In the years between Lockett Pundt's Lotus Plaza project debuted with The Floodlight Collective, a fascinating blur of '60s pop, post-punk, and shoegaze, and returned with Spooky Action at a Distance, Pundt's other group, Deerhunter, had its biggest success yet with Halcyon Digest.
It's hard not to feel like some of Deerhunter rubbed off on the way these songs jangle and the way that Pundt's voice is up front and center -- not that this is a problem, since he has an endearing way of bringing Bradford Cox's songs down to earth.
Here, Pundt puts singing and songwriting first and sonic experimentation second.
Spooky Action at a Distance arguably features stronger songwriting than Lotus Plaza's debut: "Black Buzz" and "Dusty Rhodes" paint intimate, largely acoustic portraits of friendship and farewells.
Meanwhile, "Remember Our Days," "Out of Touch," and "White Galactic One" are just as charming and chiming as any of Pundt's Deerhunter songs as they exploit the contrast between his homey voice and the sonic castles around it.

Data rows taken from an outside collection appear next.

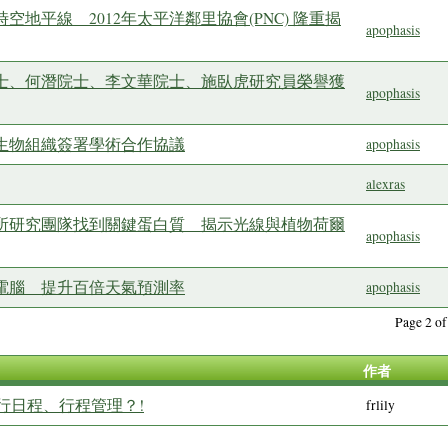
空地平線 2012年太平洋鄰里協會(PNC) 隆重揭
apophasis
院士、何潛院士、李文華院士、施臥虎研究員榮譽獲
apophasis
子生物組織簽署學術合作協議
apophasis
alexras
微所研究團隊找到關鍵蛋白質 揭示光線與植物荷爾
apophasis
買電腦 提升百倍天氣預測率
apophasis
Page 2 
作者
行日程、行程管理？!
frlily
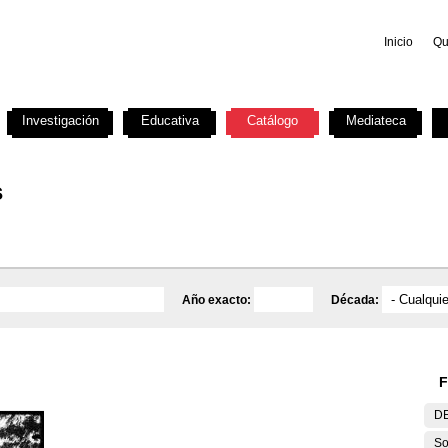
Inicio
Qu
Investigación
Educativa
Catálogo
Mediateca
s
Año exacto:
Década:
F
DE
So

While the planet-size sound of The Floodlight Collective is missed, Lotus Plaza finds plenty of ways to be subtly trippy, as on "Strangers," where the song slows down so gradually at the close that it feels like time is stretching with it, or when "Jet Out of the Tundra"'s deceptively simple coda expands for several hypnotic minutes.
Spooky Action at a Distance might be more low-key than some of Pundt's other work with and without Lotus Plaza, but it's still a great showcase for his winsome songs.